Come è iniziato il vostro viaggio verso l’adozione?

Quello che ci ha cambiato prospettiva è stato l’incontro con Ai.Bi.: pur avendo sempre avuto l’idea dell’adozione, attraverso Amici dei Bambini siamo passati dall’idea dell’adozione come fatto privato a quella che comprende tutti i bambini che hanno bisogno di una famiglia. Si è fatta strada in noi una nuova consapevolezza dell’accoglienza: oltre ai nostri bambini, ci siamo resi conto che possiamo impegnarci anche per un “altro nostro figlio” che non vive con noi ma che aspetta di rinascere come figlio.

Com’è stato l’incontro con Ai.Bi.?

Il momento del primo corso maturativo. Grazie ad Ai.Bi. è stato naturale entrare nell’ottica dell’accoglienza di un figlio non nostro già nato, piuttosto che torturarci con pratiche di fecondazione medicalmente assistita per avere un bambino a tutti i costi.

“Sterilità feconda” è un concetto  caro ad Amici dei Bambini. Che emozioni le suscitano queste parole?

Sono parole magiche, che evocano un paradosso che ha cambiato radicalmente la nostra visione di una condizione che io e mia moglie concepivamo come un “danno”, e che con Ai.Bi. siamo stati aiutati a vivere come un “dono“.

Ed è arrivato il dono di due splendidi figli.

Sono state due avventure uniche e irripetibili.

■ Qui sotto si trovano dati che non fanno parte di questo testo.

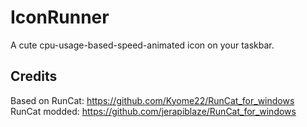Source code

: # IconRunner
A cute cpu-usage-based-speed-animated icon on your taskbar.

## Credits
Based on RunCat: https://github.com/Kyome22/RunCat_for_windows
RunCat modded: https://github.com/jerapiblaze/RunCat_for_windows
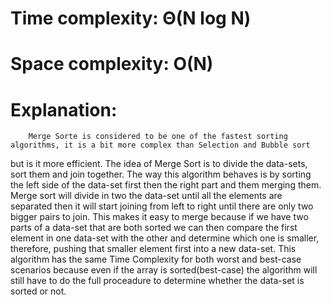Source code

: # Time complexity: Θ(N log N)
# Space complexity: O(N)

# Explanation:
        Merge Sorte is considered to be one of the fastest sorting algorithms, it is a bit more complex than Selection and Bubble sort
but is it more efficient. The idea of Merge Sort is to divide the data-sets, sort them and join together. The way this algorithm behaves
is by sorting the left side of the data-set first then the right part and them merging them. Merge sort will divide in two the data-set
until all the elements are separated then it will start joining from left to right until there are only two bigger pairs to join. This 
makes it easy to merge because if we have two parts of a data-set that are both sorted we can then compare the first element in one 
data-set with the other and determine which one is smaller, therefore, pushing that smaller element first into a new data-set.
        This algorithm has the same Time Complexity for both worst and best-case scenarios because even if the array is sorted(best-case)
the algorithm will still have to do the full proceadure to determine whether the data-set is sorted or not.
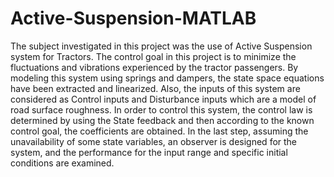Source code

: # Active-Suspension-MATLAB
The subject investigated in this project was the use of Active Suspension system for Tractors. The control goal in this project is to minimize the fluctuations and vibrations experienced by the tractor passengers.
By modeling this system using springs and dampers, the state space equations have been extracted and linearized. Also, the inputs of this system are considered as Control inputs and Disturbance inputs which are a model of road surface roughness.
In order to control this system, the control law is determined by using the State feedback and then according to the known control goal, the coefficients are obtained. In the last step, assuming the unavailability of some state variables, an observer is designed for the system, and the performance for the input range and specific initial conditions are examined.
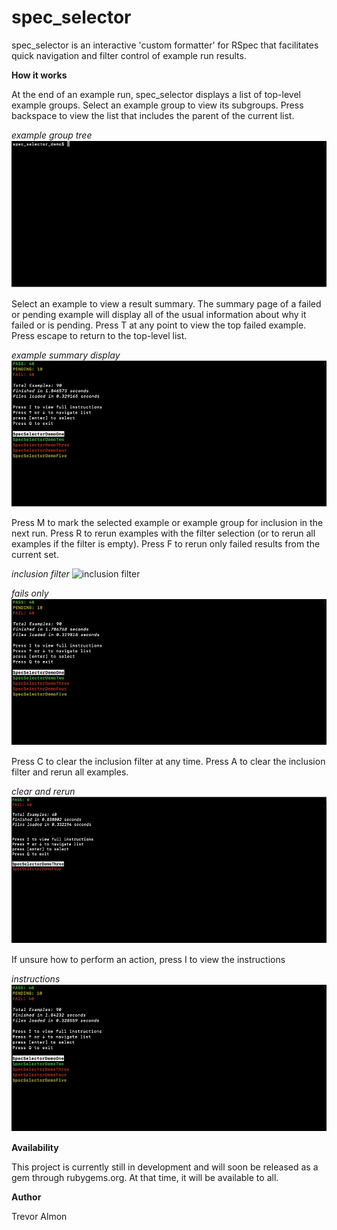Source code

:# spec_selector

spec_selector is an interactive 'custom formatter' for RSpec that facilitates quick navigation and filter control of example run results. 

**How it works**

At the end of an example run, spec_selector displays a list of top-level
example groups. Select an example group to view its subgroups. Press backspace to view the list that includes the parent of the current list.

_example group tree_
![start and list navigation](images/spec_selector_demo_one.gif)

Select an example to view a result summary. The summary page of a failed or pending example will display all of the usual information about why it failed or is pending. Press T at any point to view the top failed example. Press escape to return to the top-level list.

_example summary display_
![example viewing](images/spec_selector_demo_two.gif)

Press M to mark the selected example or example group for inclusion in the next run. Press R to rerun examples with the filter selection (or to rerun all examples if the filter is empty). Press F to rerun only failed results from the current set.

_inclusion filter_
![inclusion filter](images/spec_selector_demo_three.gif)

_fails only_
![failed example filter](images/spec_selector_demo_four.gif)

Press C to clear the inclusion filter at any time. Press A to clear the inclusion filter and rerun all examples. 

_clear and rerun_
![clear filter and rerun](images/spec_selector_demo_five.gif)

If unsure how to perform an action, press I to view the instructions

_instructions_
![instructions](images/spec_selector_demo_six.gif)

**Availability**

This project is currently still in development and will soon be released as a gem through rubygems.org. At that time, it will be available to all.

**Author**

Trevor Almon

Andare incontro al proprio figlio è come un viaggio fuori dal tempo, come una vera e propria nascita. Così sono arrivati John, adottato in Bolivia nel 2005 a soli 10 mesi, e Veronica, venuta dalla Colombia a 2 anni. La gioia in assoluto più grande per me e mia moglie Elisabetta. Quando andammo in Bolivia nell’istituto di nostro figlio John, ci vennero incontro tutti i bimbi che vivevano insieme a lui e ci abbracciarono chiedendo se fossimo venuti per loro. Questa esperienza ci è rimasta profondamente nel cuore e ci ha spinti, una volta tornati in Italia, a metterci al fianco di Ai.Bi. per tutti quei bambini che ancora aspettano una mamma e un papà.

Quali sono le difficoltà che come famiglia avete incontrato?

Non ci sono agevolazioni per la famiglia. Non abbastanza. Inoltre, se da una parte molte porte ci sono state aperte parlando di adozione, in altri contesti abbiamo trovato poca sensibilità. Ci vorrebbero persone che hanno vissuto direttamente quello che abbiamo passato noi per ricoprire certi ruoli, anche solo a uno sportello di un tribunale.

Se potesse vedere esauditi due desideri, cosa chiederebbe alla politica italiana per la sua famiglia?

Prima di tutto un maggior sostegno alle famiglie sul lavoro. Le donne sono ancora molto penalizzate. Una famiglia con un solo reddito non può sopravvivere dignitosamente, quindi una mamma deve lavorare e se il figlio è malato lei deve stare a casa ma non è pagata. Il secondo desiderio sarebbe costituito dalle agevolazioni per le famiglie meno abbienti. L’adozione dovrebbe essere gratuita e per questo ci stiamo battendo.

Che insegnamento ha colto per l’avvenire?

Ho capito che dobbiamo darci da fare noi. Le cose cambiano dal basso: unirsi è importante dentro Ai.Bi., ma a maggior ragione in momenti come questo, di aggregazione di vari enti familiari. Il poco tempo libero che ho lo dedico con passione e attenzione ad Amici dei bambini. È grazie ad Ai.Bi che oggi io e mia moglie abbiamo i nostri figli.